Education Minister Ong Ye Kung made the revelation today (May 4th) at a forum discussion in Switzerland, and also said the policy is to prevent degree holders flooding the market like “some Asian countries”:
“In Singapore, this means capping the proportion of graduates in a cohort at about 30 to 40 per cent, while training the rest for vocations in various industries. This approach has ensured there was no glut of graduates in Singapore, and kept graduate unemployment low, unlike in some Asian countries.”
Like throwing bad rubbish, Singaporeans who qualify for universities but are denied a place are accepted into Polytechnics and Institutes of Technical Education (ITEs) – where starting pay starts as low as S$1,500 a month.
In the meantime, foreigners qualifying for Employment Pass (EP) will need to hold a minimum Bachelor Degree – even when the degree is from a village university in Philippines, China or India. EP visa holders are also guaranteed a Minimum Wage of S$3,600, while there is no Minimum Wage for Singaporeans. There is also no labour market testing or skills shortage list, resulting in the devastation of the IT and engineering industry. Singapore employers often complain about shortage of talent and the government complains about “skills mismatch” – both entities collaborated to justify the increase in the intake of more foreign degree holders.

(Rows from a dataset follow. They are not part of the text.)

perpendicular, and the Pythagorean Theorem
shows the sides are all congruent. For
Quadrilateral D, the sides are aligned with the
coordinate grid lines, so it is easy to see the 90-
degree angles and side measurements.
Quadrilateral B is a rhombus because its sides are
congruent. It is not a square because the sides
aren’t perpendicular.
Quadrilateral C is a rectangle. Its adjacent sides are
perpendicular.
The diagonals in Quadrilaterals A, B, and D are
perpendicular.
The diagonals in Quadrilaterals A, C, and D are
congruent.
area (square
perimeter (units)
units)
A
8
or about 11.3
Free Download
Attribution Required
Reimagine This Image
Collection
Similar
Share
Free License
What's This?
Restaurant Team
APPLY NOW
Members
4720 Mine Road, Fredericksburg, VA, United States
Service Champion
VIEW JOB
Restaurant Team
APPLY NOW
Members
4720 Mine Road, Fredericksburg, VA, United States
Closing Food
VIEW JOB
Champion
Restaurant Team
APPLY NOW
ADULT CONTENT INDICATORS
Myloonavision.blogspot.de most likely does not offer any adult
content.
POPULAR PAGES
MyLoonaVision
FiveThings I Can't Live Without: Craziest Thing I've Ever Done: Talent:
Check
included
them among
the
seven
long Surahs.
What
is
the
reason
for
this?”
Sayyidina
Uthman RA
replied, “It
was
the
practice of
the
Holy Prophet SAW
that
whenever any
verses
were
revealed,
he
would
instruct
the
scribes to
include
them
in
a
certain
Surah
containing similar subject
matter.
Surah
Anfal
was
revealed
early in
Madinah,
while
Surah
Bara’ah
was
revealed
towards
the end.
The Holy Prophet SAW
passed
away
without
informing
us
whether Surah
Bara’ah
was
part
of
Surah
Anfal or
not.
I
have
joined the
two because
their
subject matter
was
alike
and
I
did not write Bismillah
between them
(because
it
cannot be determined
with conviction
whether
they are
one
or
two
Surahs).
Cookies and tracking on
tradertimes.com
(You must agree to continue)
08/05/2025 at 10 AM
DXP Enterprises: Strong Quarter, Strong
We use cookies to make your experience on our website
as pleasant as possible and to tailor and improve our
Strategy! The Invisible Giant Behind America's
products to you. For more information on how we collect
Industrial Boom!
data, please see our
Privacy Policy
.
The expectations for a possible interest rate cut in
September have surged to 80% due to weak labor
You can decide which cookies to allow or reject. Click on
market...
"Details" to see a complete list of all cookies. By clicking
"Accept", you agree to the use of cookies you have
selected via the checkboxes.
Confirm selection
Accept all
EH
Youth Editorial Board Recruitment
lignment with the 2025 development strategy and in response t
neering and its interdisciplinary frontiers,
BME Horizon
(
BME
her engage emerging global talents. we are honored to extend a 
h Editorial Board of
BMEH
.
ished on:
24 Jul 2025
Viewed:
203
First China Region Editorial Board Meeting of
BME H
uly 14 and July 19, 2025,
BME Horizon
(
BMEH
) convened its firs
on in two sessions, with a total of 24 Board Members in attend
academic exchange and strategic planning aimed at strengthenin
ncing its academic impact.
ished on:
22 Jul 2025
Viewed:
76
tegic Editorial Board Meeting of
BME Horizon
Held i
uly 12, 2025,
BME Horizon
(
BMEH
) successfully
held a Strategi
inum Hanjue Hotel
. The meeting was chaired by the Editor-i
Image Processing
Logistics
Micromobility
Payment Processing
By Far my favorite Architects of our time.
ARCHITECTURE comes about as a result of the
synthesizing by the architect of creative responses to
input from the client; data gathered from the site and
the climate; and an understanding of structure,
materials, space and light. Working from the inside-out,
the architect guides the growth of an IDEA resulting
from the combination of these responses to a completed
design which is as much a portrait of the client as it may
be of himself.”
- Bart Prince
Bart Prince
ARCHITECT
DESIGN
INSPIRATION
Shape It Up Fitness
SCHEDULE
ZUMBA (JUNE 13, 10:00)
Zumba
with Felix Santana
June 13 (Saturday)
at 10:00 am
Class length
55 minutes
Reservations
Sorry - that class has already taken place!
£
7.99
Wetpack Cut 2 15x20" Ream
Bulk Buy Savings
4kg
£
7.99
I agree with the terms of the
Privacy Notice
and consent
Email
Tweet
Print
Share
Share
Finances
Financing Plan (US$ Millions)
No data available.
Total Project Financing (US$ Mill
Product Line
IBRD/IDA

Foreign students are also given a minimum 20% quota guaranteed in local universities, although major local universities like NUS and NTU sees as much as 50% foreign students including Permanent Residents enrolled each year. Foreign students are also excused stringent English tests and provided with free remedial English lessons, while Singaporean students have to score at least a B-grade in Cambridge A Levels General Papers.
Each year, about 25,000 foreigners are given Singaporean citizenship and over 50% of them were former EP holders-turned-PRs. With elections held every 5 years, the ruling party enjoys free 100,000 new votes guaranteed from the new citizens. It is understood that new citizens now amount to at least 300,000 in the past 15 years, translating to an estimated 10% of the total votes already reserved for the ruling party PAP.
However, there are also Singaporeans who refuse to take local universities rejection letters as final. Each year, about 20,000 Singaporeans enroll in private universities to pursue their degrees. A degree is a basic requirement for skilled migration overseas and many young adults have since emigrated elsewhere, further worsening the falling birth rate.